Inquiet de la situation économique et budgétaire de la France, le président de la commission des finances de l’Assemblée nationale tire la sonnette d’alarme.
Décideurs. Vous avez évoqué pour la France une « situation infiniment plus grave qu'en 2012 ». Ces propos ne sont-ils pas excessifs ?
Gilles Carrez.
Une simple comparaison avec nos principaux partenaires européens suffit à s’en convaincre : en 2013, les pays de la zone euro ont quasiment résorbé leur déficit primaire, c’est-à-dire le déficit hors charge d’intérêts de la dette. La situation est comparable pour les pays de l’UE à vingt-huit dont le déficit primaire s’est réduit à 0,5 % du PIB. En France, même s’il s’est réduit par rapport à 2012 (2,0 % du PIB en 2013 au lieu de 2,3 % l’année précédente), le déficit primaire français est resté plus élevé, en 2013 comme depuis 1995, que la moyenne de l’UE. Je rappelle que la France n’a connu, depuis 2002, qu’une seule année sans déficit primaire, en 2006. Dans ces conditions, la dette publique a continué à croître dans des proportions élevées (+3 points en 2013 et +3,1 points en 2014), ce qui nous place dans une situation de très grande vulnérabilité à l’égard de nos créanciers. Les dépenses publiques françaises, qui représentent plus de 57 % du PIB, ont, en outre, atteint leur niveau le plus élevé, rapporté au PIB, depuis plus de cinquante ans.

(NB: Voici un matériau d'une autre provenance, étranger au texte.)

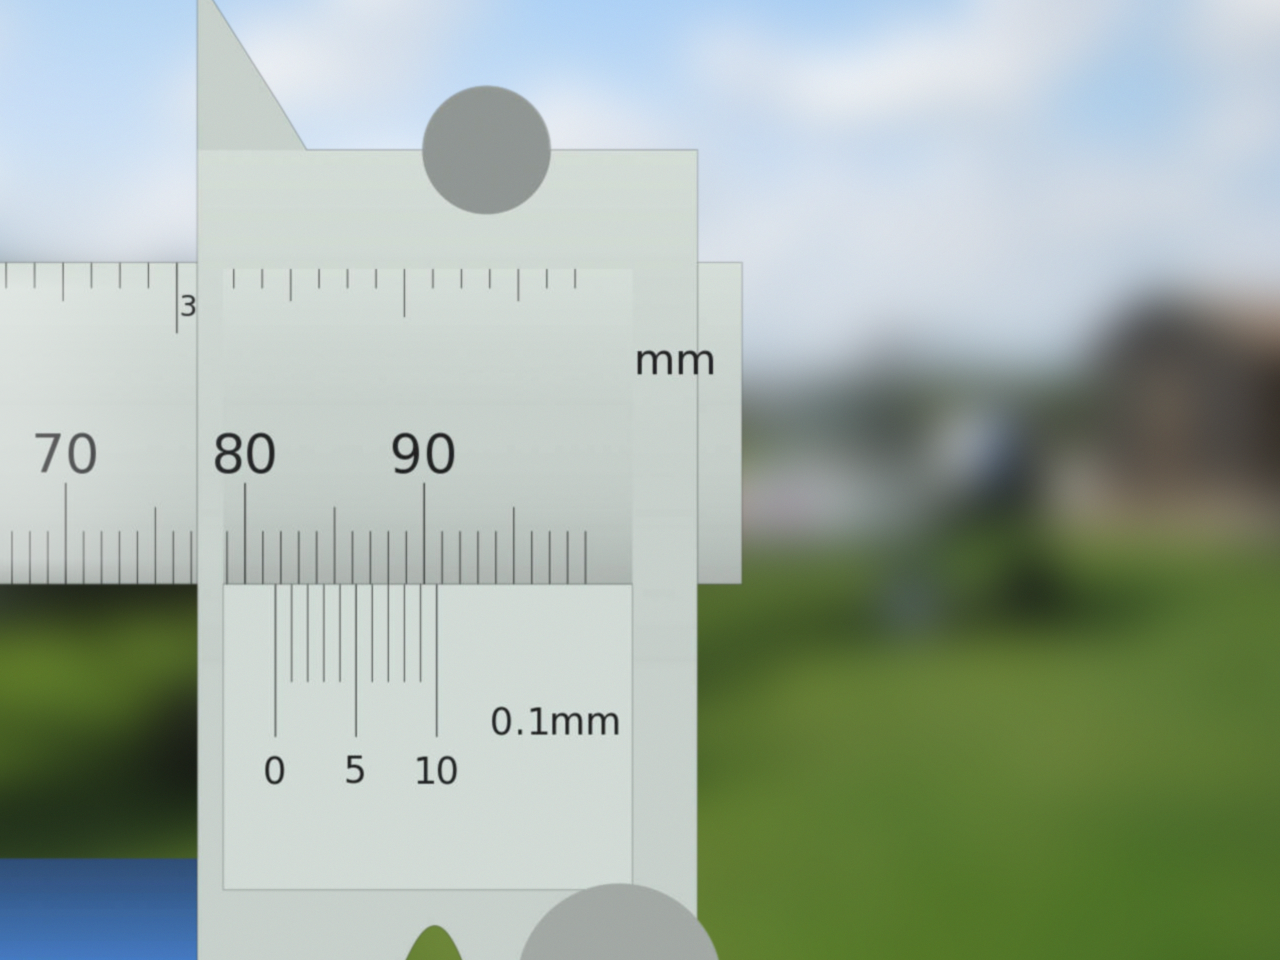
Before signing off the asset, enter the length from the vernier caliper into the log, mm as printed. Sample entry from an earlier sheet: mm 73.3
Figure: mm 81.7
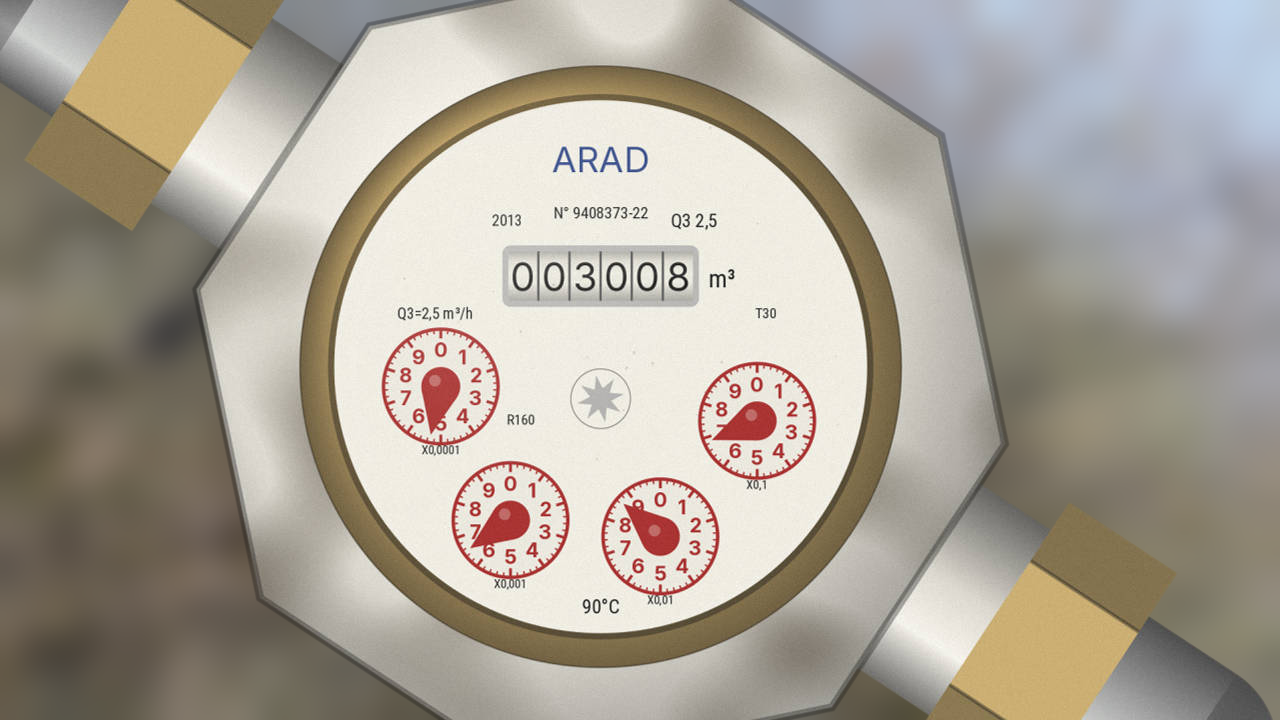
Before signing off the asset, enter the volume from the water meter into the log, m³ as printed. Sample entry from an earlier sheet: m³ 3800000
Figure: m³ 3008.6865
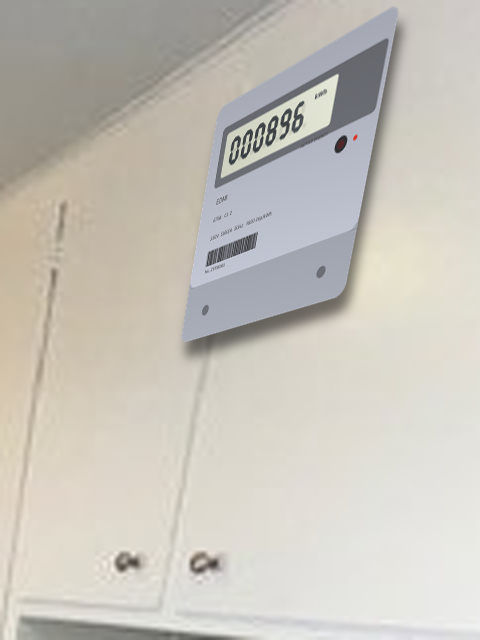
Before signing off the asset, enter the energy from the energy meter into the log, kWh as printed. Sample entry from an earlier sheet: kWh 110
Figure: kWh 896
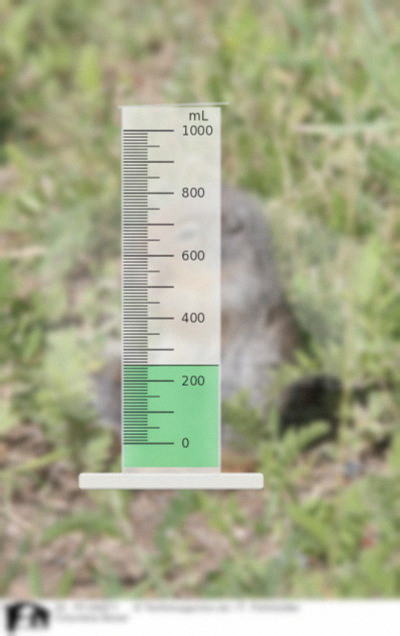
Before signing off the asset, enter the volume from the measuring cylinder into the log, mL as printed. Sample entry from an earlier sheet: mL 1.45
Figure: mL 250
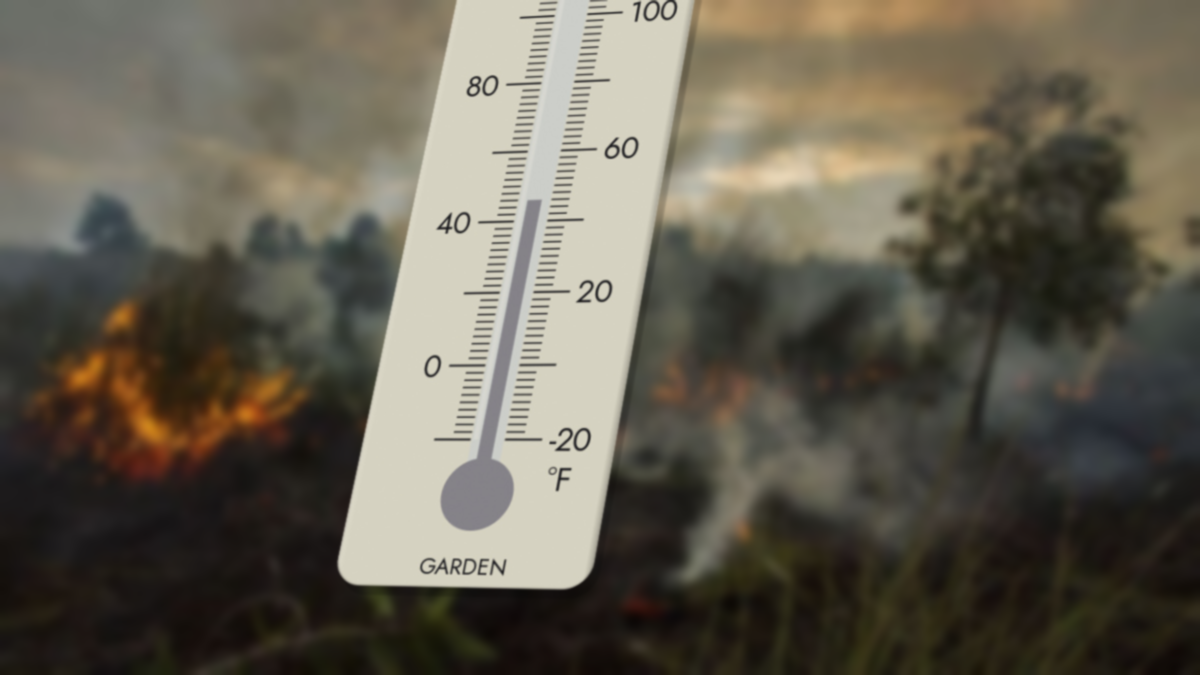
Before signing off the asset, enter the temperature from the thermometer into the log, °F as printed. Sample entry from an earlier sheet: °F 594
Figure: °F 46
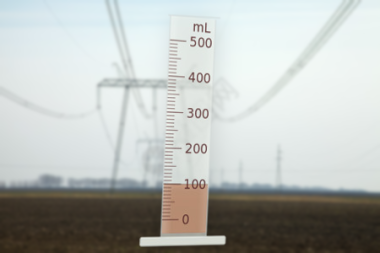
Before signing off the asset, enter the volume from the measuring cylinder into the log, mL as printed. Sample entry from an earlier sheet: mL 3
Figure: mL 100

Décideurs. Les 50 milliards d'euros d’économies en trois ans prévus dans le cadre de la nouvelle loi de programmation des finances publiques vous paraissent-t-ils suffisants ?
G. C.
De quoi parle-t-on ? L’effort prévu par le gouvernement d'une moindre augmentation des dépenses publiques de 50 milliards d’euros sur trois ans (rapporté à 3 600 milliards d’euros de dépenses) doit permettre de limiter à environ 55 milliards d’euros l’augmentation des dépenses de 2014 à 2017 (leur hausse « tendancielle » étant estimée à 105 milliards d’euros. Celui-ci s’avère donc d’une ampleur très limitée et n’empêchera pas notre dette publique de dépasser les 100 % de PIB à la fin de l’année 2015 et ce d’autant plus que le gouvernement prévoit, sur la même période, une diminution des prélèvements obligatoires de l’ordre de 14 milliards d’euros.

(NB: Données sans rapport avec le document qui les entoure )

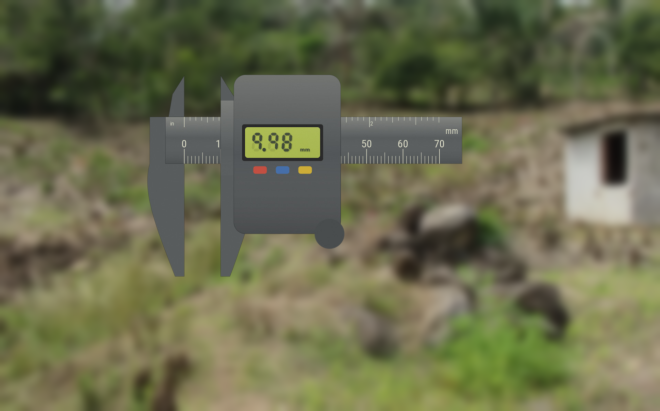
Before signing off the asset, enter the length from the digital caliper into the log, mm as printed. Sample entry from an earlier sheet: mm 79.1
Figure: mm 9.98
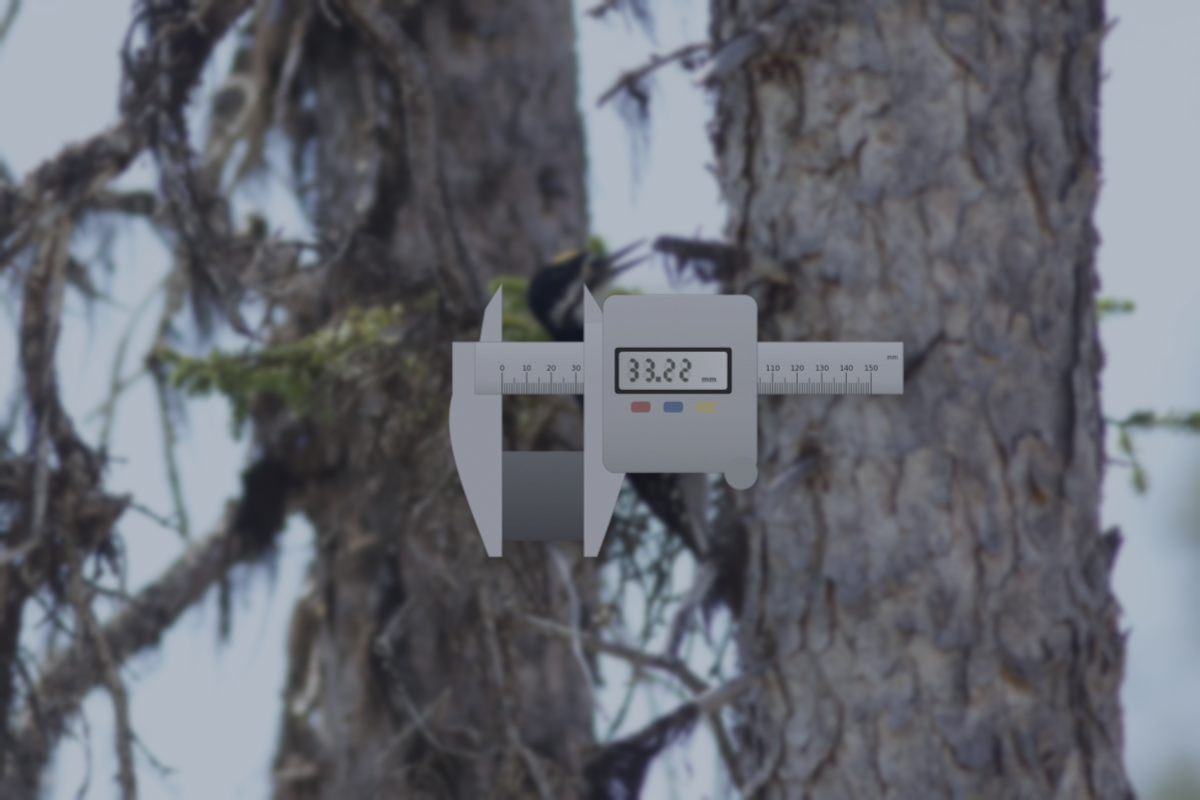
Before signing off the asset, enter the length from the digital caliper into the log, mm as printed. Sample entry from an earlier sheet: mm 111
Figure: mm 33.22
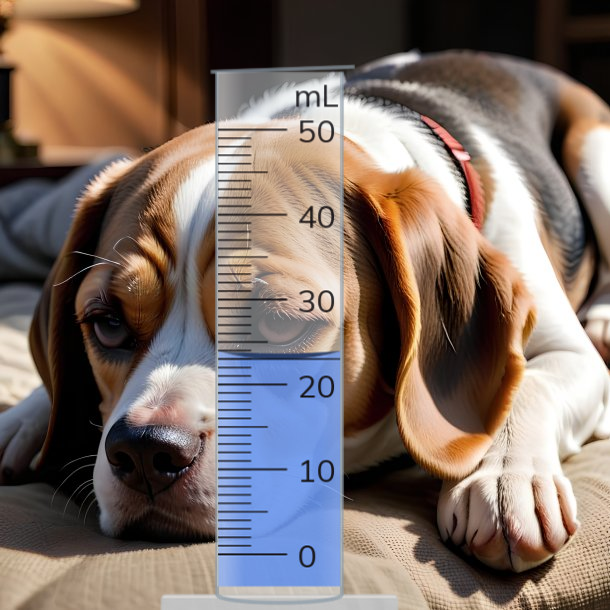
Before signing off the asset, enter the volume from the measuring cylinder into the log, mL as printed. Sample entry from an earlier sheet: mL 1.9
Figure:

Décideurs. Le projet de loi de finances propose de supprimer la première tranche d’imposition, au taux de 5,5 %, qui s’applique actuellement à la fraction des revenus comprise entre 6 011 euros et 11 991 euros et d’avancer à 9 690 euros la seconde tranche imposable au taux de 14 %. Cette disposition ne va-t-elle pas, une nouvelle fois, faire peser une grande partie des efforts sur la classe moyenne ?
G. C.
En supprimant la première tranche du barème, le gouvernement ne fait que décaler l’entrée dans l’imposition et les conséquences qui y sont associées, notamment en matière d’imposition locale. Surtout, cette mesure – non financée – mine le lien qui unit citoyenneté et impôt dans la mesure où elle conduit à sortir environ 3 millions de foyers fiscaux de l’imposition. Désormais, seuls 45 % des Français acquitteront l’impôt sur le revenu. En conséquence, la charge fiscale sera désormais encore plus concentrée sur ces ménages, dont la plus grande partie est constituée des classes moyennes.

Décideurs. Que proposez-vous pour réduire des dépenses publiques ?
G. C.
Je ne suggère pas de réduire les dépenses publiques, mais je propose leur stabilisation en valeur, à un montant proche de ce qu’il est aujourd’hui, c’est-à-dire 1 200 milliards d’euros. Cette démarche, bien que substantiellement moins anxiogène que celle du gouvernement consistant à afficher un objectif ostentatoire de 50 milliards d’euros d’économies, ne peut faire l’économie d’une réflexion stratégique sur le périmètre et les missions de l’État. Surtout, elle doit se concentrer sur l’ensemble des administrations publiques : État, collectivités locales et Sécurité Sociale. Je prendrai ainsi trois exemples. Concernant l’État et les collectivités locales, l’un des principaux leviers d’action réside dans la masse salariale. Il est indispensable d’agir à la fois quantitativement en réduisant, peu à peu, le nombre de fonctionnaires et qualitativement en réservant le statut d’agent public aux missions régaliennes de l’État. Concernant la Sécurité sociale, le report de l’âge légal de la retraite à 64 ou 65 ans – la moyenne européenne – permettrait de générer des économies substantielles tout en maintenant le pouvoir d’achat des retraités, ce qui est exactement l’inverse de la réforme de 2013.